Обедню отслужили, государь со своего места царского сошел, промеж воевод стал. Святейший к ним так и обратился: воинство православное. Молебен кир-Никон по-особому служить стал: гласом тихим, проникновенным. Сослужащие ему тоже гласов подымать не стали. От пения стройного да еле слышного многие в слезы ударились. Государь главу склонил, очи стирает. Известно, кому судьба из похода вернуться, кому нет.

К иконам прикладываться пошли, духовенство стало читать молитвы на рать идущим с поминанием имен воевод да начальников, почитай всех, кто в храме стоял. Государь же воеводский наказ кир-Никону передал. Святейший наказ тот в киот образа Богоматери Владимирской на пелену поместил – благословился у Божьей Матери, а уж там государю его вернул, царь – князю Алексею Никитичу Трубецкому с товарищами. Немного государь слов напутственных своему воинству сказал, да ничего к ним не прибавить – чтобы служили честно, не уповали бы на многолюдство войска и на своеумие – ратное дело строгое, единоначалия требует. Чтоб не коснулось их сребролюбие – не польстились на чужие богатства и прибыток. И чтоб не боялись страху человеческого.

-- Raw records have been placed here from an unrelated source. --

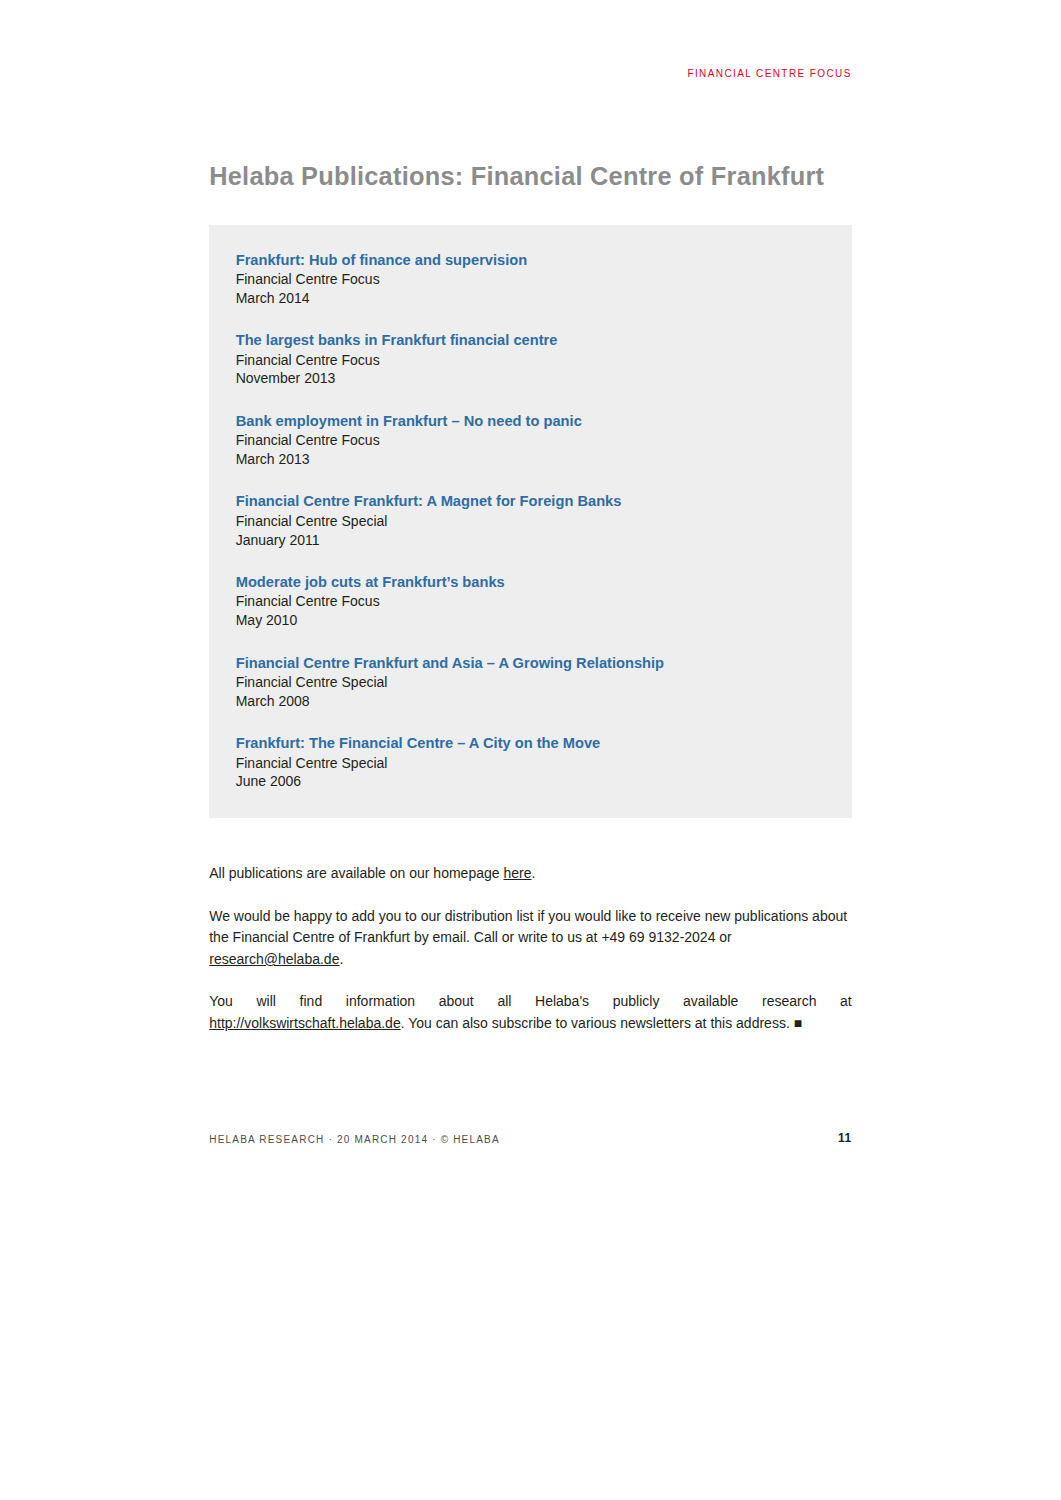FINANCIAL CENTRE FOCUS
Helaba Publications: Financial Centre of Frankfurt
Frankfurt: Hub of finance and supervision
Financial Centre Focus
March 2014
The largest banks in Frankfurt financial centre
Financial Centre Focus
November 2013
Bank employment in Frankfurt – No need to panic
Financial Centre Focus
March 2013
Financial Centre Frankfurt: A Magnet for Foreign Banks
Financial Centre Special
January 2011
Moderate job cuts at Frankfurt’s banks
Financial Centre Focus
May 2010
Financial Centre Frankfurt and Asia – A Growing Relationship
Financial Centre Special
March 2008
Frankfurt: The Financial Centre – A City on the Move
Financial Centre Special
June 2006
All publications are available on our homepage here.
We would be happy to add you to our distribution list if you would like to receive new publications about the Financial Centre of Frankfurt by email. Call or write to us at +49 69 9132-2024 or research@helaba.de.
You will find information about all Helaba's publicly available research at http://volkswirtschaft.helaba.de. You can also subscribe to various newsletters at this address. ■
HELABA RESEARCH · 20 MARCH 2014 · © HELABA
11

Кир-Никон государя и государыню просвирами благословил, тогда только и началось целование царской руки. Святейший захотел: сначала к государю подходили, а за ним под патриаршье благословение. Старшим придворным припомнилось: чисто государь Михаил Федорович с отцом своим телесным и духовным патриархом Филаретом. Иные перешептывались, что уж указы появились с подписью «государь-патриарх». Да не часто ли царь патриарху в землю кланялся да к руке прикладывался? Всё на народе, всё во унижение будто. Коли бояре молчали, то не по своей воле. А кир-Никон за всеми доглядывал. Знали: все запомнит, все припомнит. Государя не щадит, что ж об остальных толковать.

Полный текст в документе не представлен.